Indeed, social and economic development became part of the Bahá’í lexicon at Ridván 1983, when the Universal House of Justice noted that “a wider horizon is opening before us, illumined by a growing and universal manifestation of the inherent potentialities of the Cause for ordering human affairs.” In October 1983, in a letter to the Bahá’ís of the world, the Universal House of Justice called for Bahá’ís “greater involvement in the development of the social and economic life of peoples.” Here are some recent passages from letters from the Universal House of Justice to remind all of us how important such work is:
[The principle of the oneness of humankind] calls for a complete reconceptualization of the relations that sustain society. The deepening environmental crisis driven by a system that condones the pillage of natural resources to satisfy an insatiable thirst for more, suggests how entirely inadequate is the present conception of humanity’s relationship with nature; . . .—The Universal House of Justice, letter to the Bahá’ís of Iran, March 2, 2013, p. 2.
It is with such thoughts in mind that Bahá’ís enter into collaboration, as their resources permit, with an increasing number of movements, organizations, groups and individuals, establishing partnerships that strive to transform society and further the cause of unity, promote human welfare, and contribute to world solidarity. Indeed, the standard set by passages such as the above inspires the Bahá’í community to become actively engaged in as many aspects of contemporary life as feasible.—The Universal House of Justice, letter to the Bahá’ís of Iran, March 2, 2013, p. 6.
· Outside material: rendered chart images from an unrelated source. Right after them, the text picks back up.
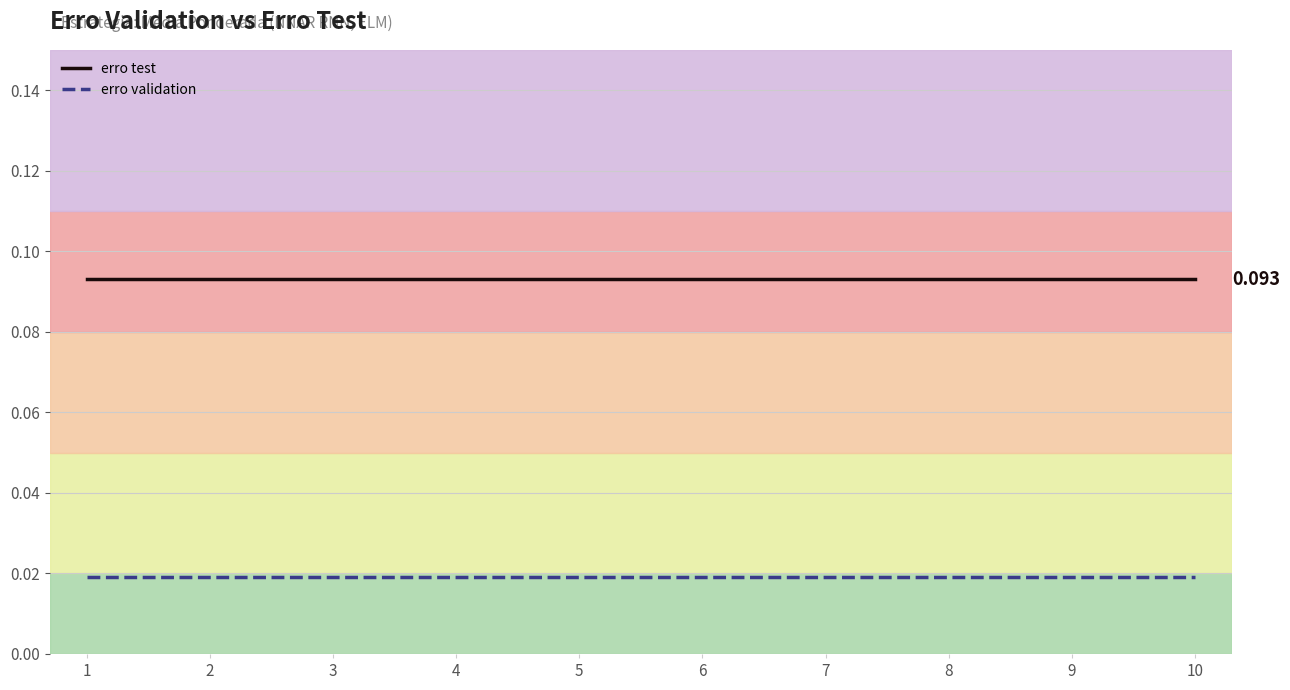

Which series has the largest total across all categories?

erro test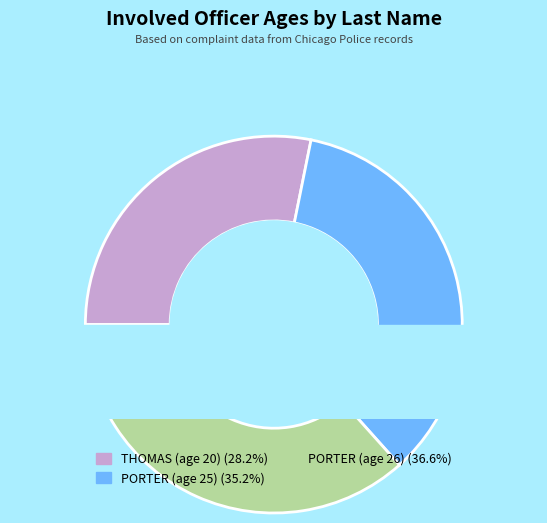

Is it true that PORTER (age 25) is 35% of the pie?

True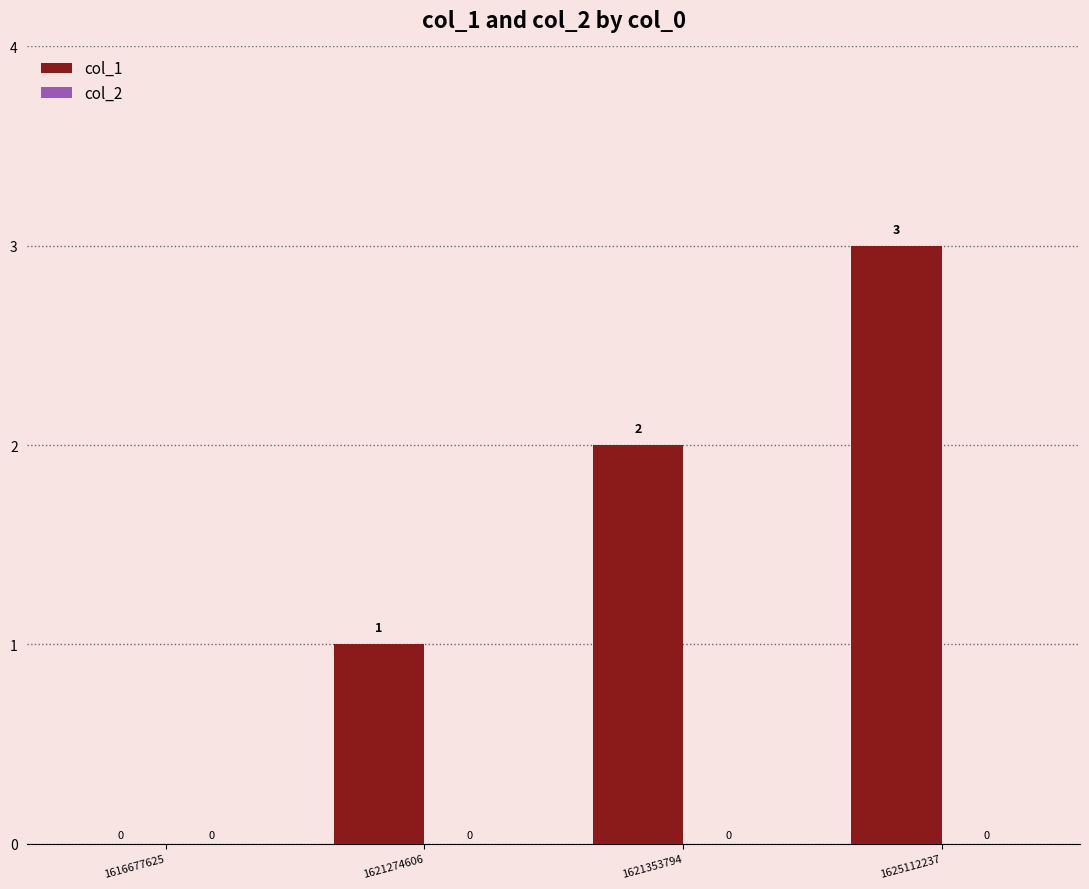

Between 1621274606 and 1616677625, which is larger?

1621274606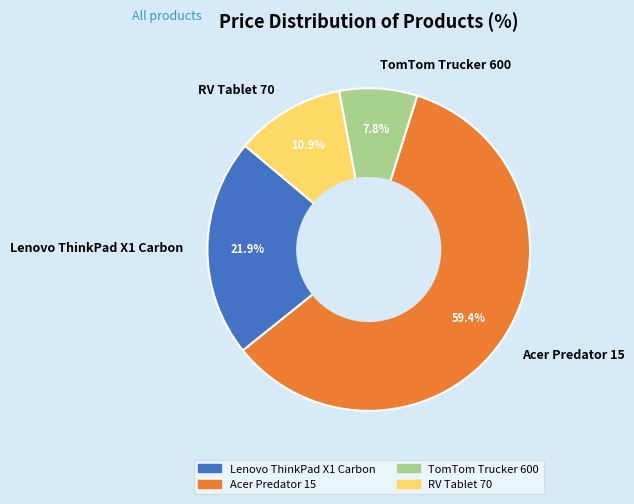

How many segments does this pie chart have?

4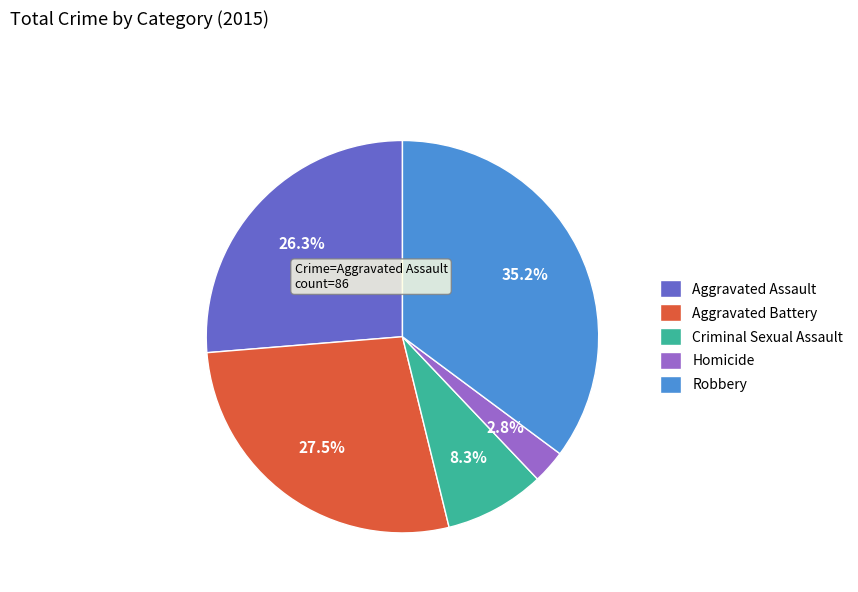

Which category has the biggest portion of the pie?

Robbery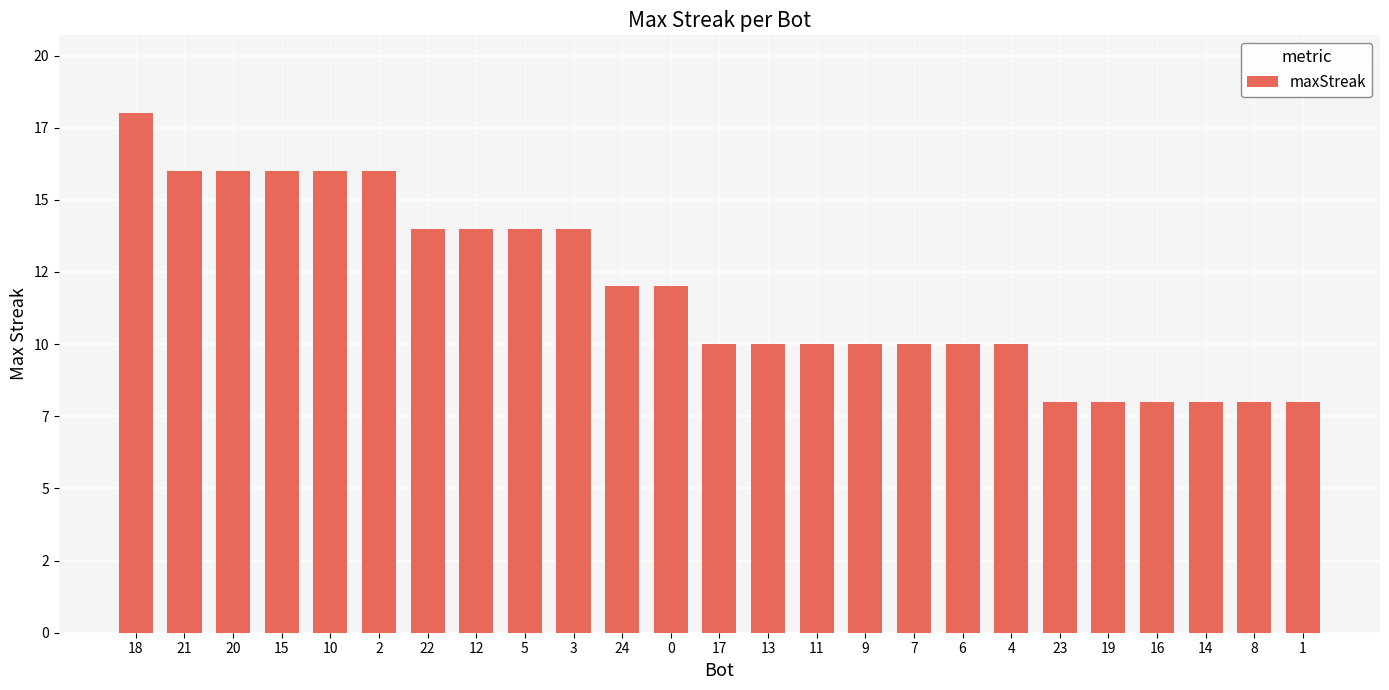

Reading left to right, list all the values displayed in this chart.

18	16	16	16	16	16	14	14	14	14	12	12	10	10	10	10	10	10	10	8	8	8	8	8	8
The principles of non-involvement in politics and obedience to government, far from being obstacles to social change, are aspect of an approach set forth in the Bahá’í writing to implement effective remedies for and address the root causes of the ills afflicting society. This approach includes active involvement in the life of society as well as the possibility of influencing and contributing to the social policies of government by all lawful means.—The Universal House of Justice, letter to the National Spiritual Assembly of the Bahá’ís of the United States, April 27, 2017, p. 2.
Let’s change disciplines, or categories. for a moment—to look at the loneliness of artists. Roger White, a Bahá’í poet, wrote in his poem called “Advice from a Poet—‘Bring Chocolate’”:
In the Bahá´í Order the artists will find their home at the center of their community, free to interact constructively with the people who are served by their art; free to give and to receive strength and inspiration. It is my hope that you will be in the vanguard of this reconciliation between artists and their world. As Bahá’u’lláh foretells, the artists are coming home to claim their place. I urge you: Be there! Welcome them! Bring chocolate!
For those working in climate change and sustainable development: Let’s all be there to encourage them, to listen to them, and to learn from them as they work to advance knowledge about, promote action in, and engage in public discourse about climate change and sustainable development—the Arthurs, the Christines, the Yuetees, the Margarets, the Marilyns, and to the-too-many-more-to-name as they labor in the field to lay bricks in an important aspect of Bahá’ulláh’s World Order.
Let’s be there for them. Let’s welcome them. Let’s bring them chocolate.